Espelhos: um outro lado
"Espelho não é coisa criada e sim nascida"
Clarice Lispector
Dos objetos à nossa volta, o espelho talvez seja o mais inquietante. Este utensílio diário, mentirosamente simples, que parece estar agarrado ao roteiro humano, tanto quanto o fogo, a água, a roda, tal a ordem de simbologias que carrega.
O espelho trafega na mitologia, nas histórias infantis ou de terror, nos parques de diversão alterando o olhar, nos motéis aumentando luxúrias.
Quebrá-lo traz sete anos de azar. É necessário cobri-lo em dias de tempestade. A pele dos espelhos é sempre uma fina camada de medo e atração.
Toda esta sombra de inquietude que ronda os espelhos vem daquilo que eles, por serem luz, concedem à luz: os sentimentos capitais que humanos carregam na face, geralmente só percebidos nos outros. Mas, quando em silêncio,
estáticos, os humanos miram aquele desconhecido que se aloja no espelho, surgem nos ossos da alma ordenações de fuga e desespero. Olhar-se nos olhos é uma luta para poucos.
É quase impossível aceitar-se gêmeo da imagem que o espelho fornece. Por isso, no comum das gentes, nos desatentos, o espelho existe apenas para reformar a aparência: um retoque nos cabelos; a correção de um batom passado às pressas; um rímel desmanchado por lágrimas; uma arrumada na gola do paletó; ou a verificação se não se deixou um pedaço de barba por fazer. Em alguns, um abalizador da vaidade física, em outros uma ferramenta no ensaio de oratória ou de conquista. Nestes, qualquer vislumbre de funduras é negado. Para o desatento, o espelho existe apenas na superfície.
Por outro lado, alguns teimam em ver o espelho para além de si mesmos. Em "Água Viva" de Clarice Lispector lê-se: "Quem olha um espelho, quem consegue vê-lo sem se ver, quem entende que a sua profundidade consiste em ele ser
vazio, quem caminha para dentro de seu espaço transparente sem deixar nele o vestígio da própria imagem - esse alguém então percebeu o seu mistério de coisa". Esse alguém é um atento: sabe que o espelho é um chamamento para os pastos do além da visão.
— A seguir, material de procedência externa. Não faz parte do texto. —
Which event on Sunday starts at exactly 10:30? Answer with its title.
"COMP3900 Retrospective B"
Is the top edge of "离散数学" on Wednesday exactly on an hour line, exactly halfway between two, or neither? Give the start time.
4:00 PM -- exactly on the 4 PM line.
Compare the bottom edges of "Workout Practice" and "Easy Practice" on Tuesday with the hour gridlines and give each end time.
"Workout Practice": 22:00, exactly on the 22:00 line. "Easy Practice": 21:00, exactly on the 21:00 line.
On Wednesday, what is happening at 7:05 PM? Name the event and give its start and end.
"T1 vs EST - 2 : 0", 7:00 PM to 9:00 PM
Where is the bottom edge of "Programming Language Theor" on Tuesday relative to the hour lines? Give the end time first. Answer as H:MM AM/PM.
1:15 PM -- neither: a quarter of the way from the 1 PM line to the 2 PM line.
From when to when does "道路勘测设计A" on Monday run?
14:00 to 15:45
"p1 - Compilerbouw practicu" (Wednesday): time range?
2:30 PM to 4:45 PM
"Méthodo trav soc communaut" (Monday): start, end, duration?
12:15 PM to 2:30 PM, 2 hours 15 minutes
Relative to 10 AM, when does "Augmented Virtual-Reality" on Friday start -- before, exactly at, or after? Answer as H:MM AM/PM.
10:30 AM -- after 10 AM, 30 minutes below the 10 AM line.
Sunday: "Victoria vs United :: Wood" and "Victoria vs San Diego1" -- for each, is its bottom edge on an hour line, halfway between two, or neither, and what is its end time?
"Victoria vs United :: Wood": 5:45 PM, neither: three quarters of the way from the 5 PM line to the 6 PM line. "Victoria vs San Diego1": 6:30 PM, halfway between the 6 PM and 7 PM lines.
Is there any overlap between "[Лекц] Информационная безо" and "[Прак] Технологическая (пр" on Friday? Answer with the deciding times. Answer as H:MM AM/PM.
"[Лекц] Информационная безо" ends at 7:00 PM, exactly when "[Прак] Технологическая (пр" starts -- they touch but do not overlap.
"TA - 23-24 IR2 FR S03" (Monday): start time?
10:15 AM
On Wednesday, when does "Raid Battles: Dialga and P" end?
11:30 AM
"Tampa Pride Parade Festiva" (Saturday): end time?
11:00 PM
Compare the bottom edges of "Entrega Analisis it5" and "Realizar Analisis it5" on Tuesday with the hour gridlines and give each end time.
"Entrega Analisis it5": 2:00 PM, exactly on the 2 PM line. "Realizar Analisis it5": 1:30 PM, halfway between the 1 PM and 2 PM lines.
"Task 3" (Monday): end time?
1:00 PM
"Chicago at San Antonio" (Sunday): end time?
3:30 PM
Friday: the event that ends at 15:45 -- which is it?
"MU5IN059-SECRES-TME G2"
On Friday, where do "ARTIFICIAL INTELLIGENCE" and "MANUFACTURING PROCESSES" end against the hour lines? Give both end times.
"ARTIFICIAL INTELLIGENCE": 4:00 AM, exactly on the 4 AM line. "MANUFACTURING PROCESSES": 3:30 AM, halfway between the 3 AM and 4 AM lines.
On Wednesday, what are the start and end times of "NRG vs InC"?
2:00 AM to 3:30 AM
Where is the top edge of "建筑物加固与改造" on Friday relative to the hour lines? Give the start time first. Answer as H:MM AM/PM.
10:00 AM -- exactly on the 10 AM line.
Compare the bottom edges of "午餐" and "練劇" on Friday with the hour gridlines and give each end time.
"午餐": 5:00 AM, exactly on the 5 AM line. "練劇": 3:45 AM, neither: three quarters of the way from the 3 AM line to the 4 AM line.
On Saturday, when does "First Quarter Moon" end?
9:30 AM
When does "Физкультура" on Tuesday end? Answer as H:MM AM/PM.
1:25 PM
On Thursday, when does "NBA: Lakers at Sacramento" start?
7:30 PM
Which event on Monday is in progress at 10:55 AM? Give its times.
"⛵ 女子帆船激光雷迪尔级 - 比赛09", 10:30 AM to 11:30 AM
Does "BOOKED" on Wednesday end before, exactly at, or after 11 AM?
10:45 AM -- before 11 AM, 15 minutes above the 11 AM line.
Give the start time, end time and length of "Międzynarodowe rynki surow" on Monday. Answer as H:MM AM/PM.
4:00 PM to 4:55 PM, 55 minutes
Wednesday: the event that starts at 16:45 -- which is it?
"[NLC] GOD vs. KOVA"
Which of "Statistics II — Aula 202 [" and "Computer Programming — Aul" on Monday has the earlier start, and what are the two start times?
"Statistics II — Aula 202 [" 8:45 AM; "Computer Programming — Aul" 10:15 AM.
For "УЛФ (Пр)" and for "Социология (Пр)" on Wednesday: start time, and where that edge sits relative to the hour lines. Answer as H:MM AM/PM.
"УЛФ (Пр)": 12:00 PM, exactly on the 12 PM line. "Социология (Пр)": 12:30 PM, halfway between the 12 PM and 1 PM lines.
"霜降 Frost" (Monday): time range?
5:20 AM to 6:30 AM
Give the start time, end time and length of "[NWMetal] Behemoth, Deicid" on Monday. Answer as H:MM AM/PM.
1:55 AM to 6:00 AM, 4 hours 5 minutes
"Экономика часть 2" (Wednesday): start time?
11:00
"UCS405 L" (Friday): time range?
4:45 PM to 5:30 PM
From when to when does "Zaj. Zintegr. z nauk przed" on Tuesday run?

Os antigos liam a sorte nos espelhos. Sabiam por certo que dali viria mais que uma auto-imagem refletida ao contrário: dali sairia todo um destino a ser seguido. Eles viam o espelho como um objeto que respira sozinho, que se reproduz infinito quando na frente de outro.
A sorte, a vida, os dois lados de tudo, só podem estar escritos em algo que mesmo quando se quebra fica inteiro. É o que nos revela a mais atenta das nossas escritoras: "Um pedaço mínimo de espelho é sempre o espelho todo".